• [TEXTO FORNECIDO]:
╔══
Assim mesmo, ela não é específica para os casos de abuso sexual. Xinran deu
grande visibilidade a esse problema em “As boas mulheres da China” ao mostrar
várias cartas que recebia de suas ouvintes e ao narrar cenas de estupro e
abuso.
Após narrar
uma cena em que foi traída pelo seu marido e agredida fisicamente por ele em um
capítulo da obra, Xinran deu visibilidade a mais um problema vivenciado pelas
mulheres chinesas: após cogitar fazer uma petição de um divórcio, Xinran sentiu
na pele o quão difícil ainda é para uma mulher se divorciar. Além de requerer
gastos financeiros importantes, divórcios podem requerer anos para serem
aprovados na China.
As
discussões contidas no livro são bem numerosas. A maioria delas teve a
profundidade suficiente para que eu sequer cogitasse aprofundá-las nesta
resenha. Dentre elas, algumas das que mais chamaram a minha atenção foram as
das concepções do país a respeito da homossexualidade feminina, a diversidade
de religiões nele já professadas, a relação do governo com a imprensa durante o
período em que a República Chinesa vigorou e a influência nociva que as nações
imperialistas exerceram na China.
╚══
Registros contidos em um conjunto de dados
╔══
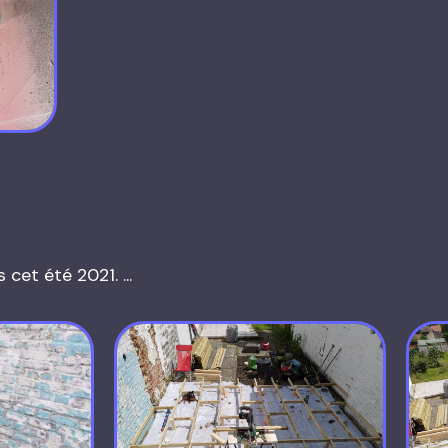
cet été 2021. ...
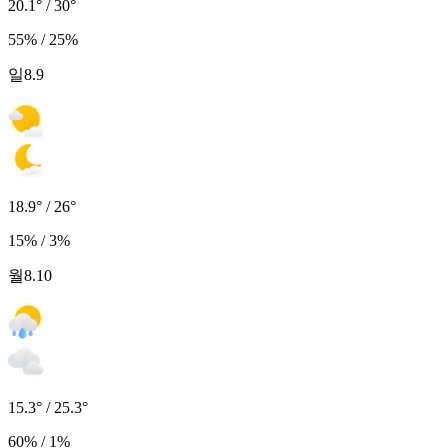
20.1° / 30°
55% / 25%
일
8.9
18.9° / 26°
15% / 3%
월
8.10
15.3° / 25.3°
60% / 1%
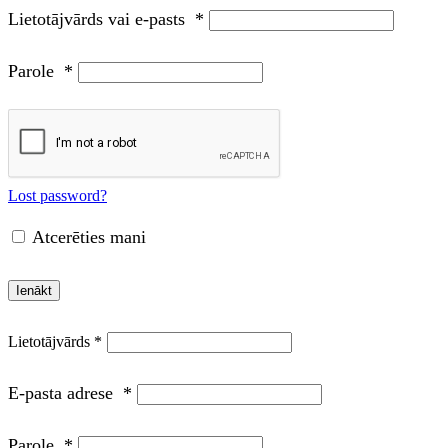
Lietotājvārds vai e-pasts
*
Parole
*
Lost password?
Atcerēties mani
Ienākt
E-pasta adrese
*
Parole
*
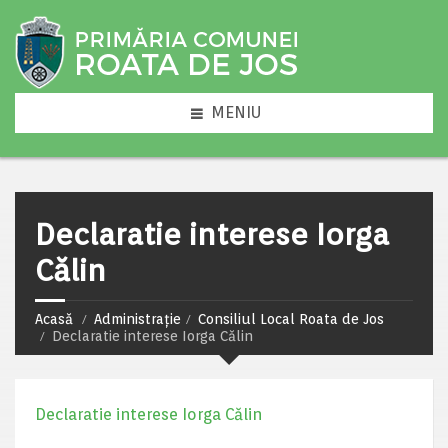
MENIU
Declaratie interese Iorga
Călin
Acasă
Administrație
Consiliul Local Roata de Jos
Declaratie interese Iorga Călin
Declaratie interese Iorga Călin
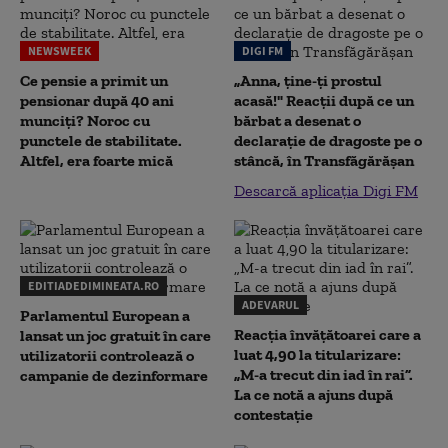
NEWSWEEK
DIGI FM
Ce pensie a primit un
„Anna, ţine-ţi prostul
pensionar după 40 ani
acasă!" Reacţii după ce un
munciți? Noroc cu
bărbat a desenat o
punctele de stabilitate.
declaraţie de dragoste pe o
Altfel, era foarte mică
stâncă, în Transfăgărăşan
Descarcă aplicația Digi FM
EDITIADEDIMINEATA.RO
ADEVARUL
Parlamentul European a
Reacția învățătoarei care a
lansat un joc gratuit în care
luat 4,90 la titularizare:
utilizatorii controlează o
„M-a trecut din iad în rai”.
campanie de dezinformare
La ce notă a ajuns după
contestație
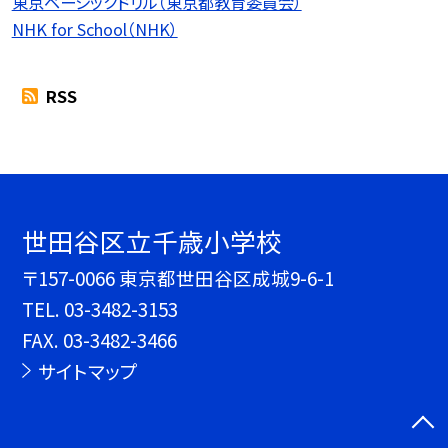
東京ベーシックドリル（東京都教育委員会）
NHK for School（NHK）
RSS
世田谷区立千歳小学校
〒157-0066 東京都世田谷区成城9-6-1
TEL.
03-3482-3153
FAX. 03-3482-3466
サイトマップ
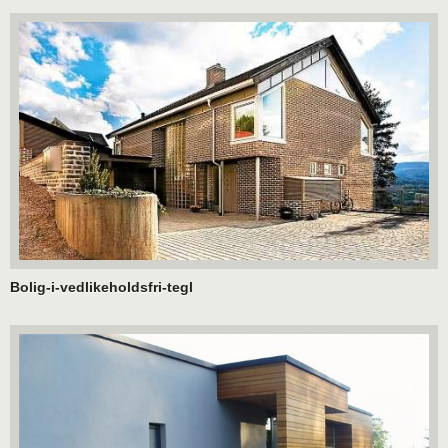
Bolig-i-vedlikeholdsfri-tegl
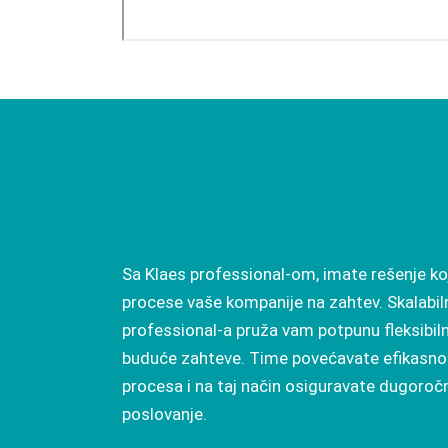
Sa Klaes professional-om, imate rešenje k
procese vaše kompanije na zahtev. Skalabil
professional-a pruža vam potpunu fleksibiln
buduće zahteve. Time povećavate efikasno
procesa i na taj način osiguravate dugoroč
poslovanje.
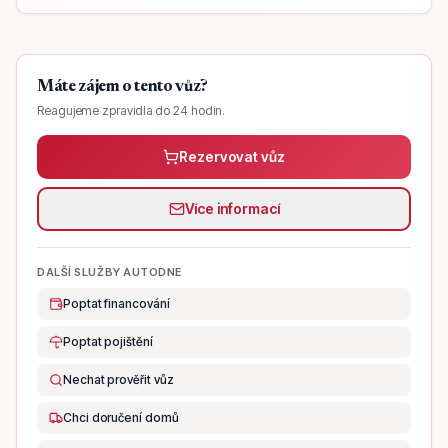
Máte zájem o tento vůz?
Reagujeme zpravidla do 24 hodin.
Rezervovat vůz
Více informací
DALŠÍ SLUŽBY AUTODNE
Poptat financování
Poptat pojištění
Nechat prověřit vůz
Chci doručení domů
╚══
╔══
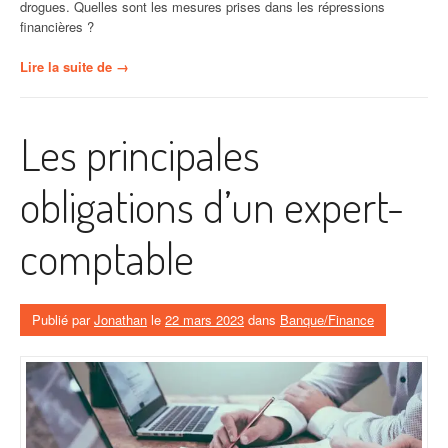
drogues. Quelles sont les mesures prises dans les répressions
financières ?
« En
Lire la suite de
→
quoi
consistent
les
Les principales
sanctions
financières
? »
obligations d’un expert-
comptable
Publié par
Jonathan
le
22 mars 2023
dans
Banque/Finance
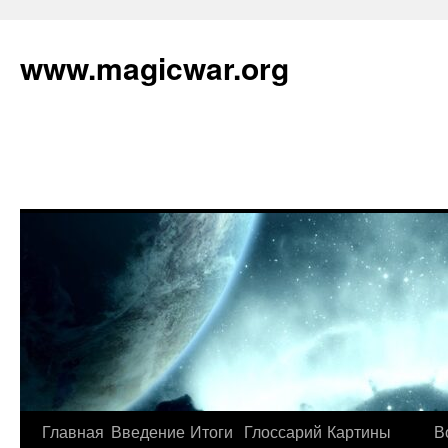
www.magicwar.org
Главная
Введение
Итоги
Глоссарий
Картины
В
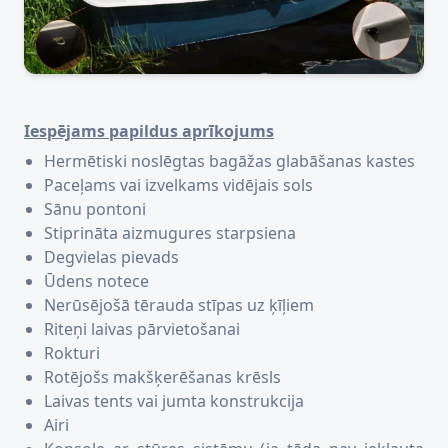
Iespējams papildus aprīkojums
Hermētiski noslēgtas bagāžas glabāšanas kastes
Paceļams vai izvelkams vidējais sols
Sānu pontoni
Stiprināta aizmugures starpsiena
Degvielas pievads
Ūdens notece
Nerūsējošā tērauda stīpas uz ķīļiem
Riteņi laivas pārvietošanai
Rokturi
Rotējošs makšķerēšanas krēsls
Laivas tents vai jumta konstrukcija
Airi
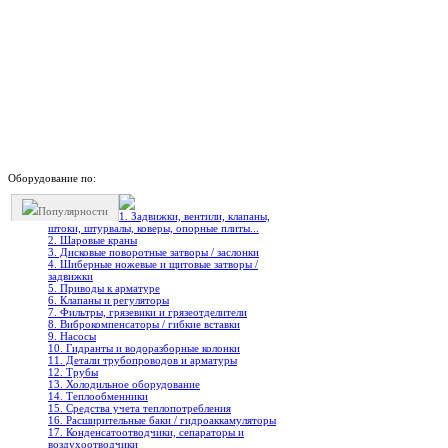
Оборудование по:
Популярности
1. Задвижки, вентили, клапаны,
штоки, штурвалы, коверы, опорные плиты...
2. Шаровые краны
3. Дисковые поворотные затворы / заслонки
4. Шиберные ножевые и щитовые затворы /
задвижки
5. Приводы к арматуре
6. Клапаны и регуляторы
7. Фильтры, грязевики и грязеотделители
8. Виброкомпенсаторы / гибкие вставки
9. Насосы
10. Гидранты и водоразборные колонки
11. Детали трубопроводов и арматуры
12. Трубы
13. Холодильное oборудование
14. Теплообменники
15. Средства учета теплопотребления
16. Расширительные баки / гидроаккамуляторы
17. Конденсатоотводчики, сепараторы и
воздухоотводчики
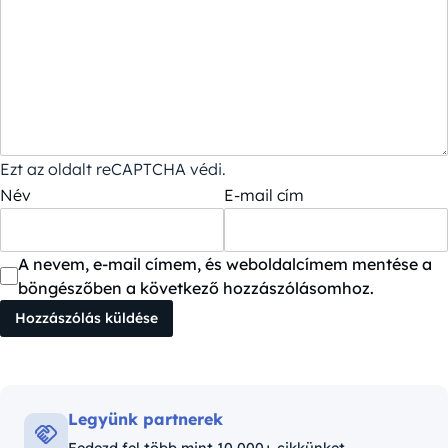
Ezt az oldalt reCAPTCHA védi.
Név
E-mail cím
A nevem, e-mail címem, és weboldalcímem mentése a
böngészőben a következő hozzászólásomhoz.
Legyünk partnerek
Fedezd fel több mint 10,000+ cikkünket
╚══
• [ITEM DA TAREFA]:
Cite, sem qualquer alteração, o trecho do texto sobre “As boas mulheres da China” que se estende desde “Após narrar” até “aprovados na China.”.

• [RESULTADO DO EXERCÍCIO]:
Após narrar
uma cena em que foi traída pelo seu marido e agredida fisicamente por ele em um
capítulo da obra, Xinran deu visibilidade a mais um problema vivenciado pelas
mulheres chinesas: após cogitar fazer uma petição de um divórcio, Xinran sentiu
na pele o quão difícil ainda é para uma mulher se divorciar. Além de requerer
gastos financeiros importantes, divórcios podem requerer anos para serem
aprovados na China.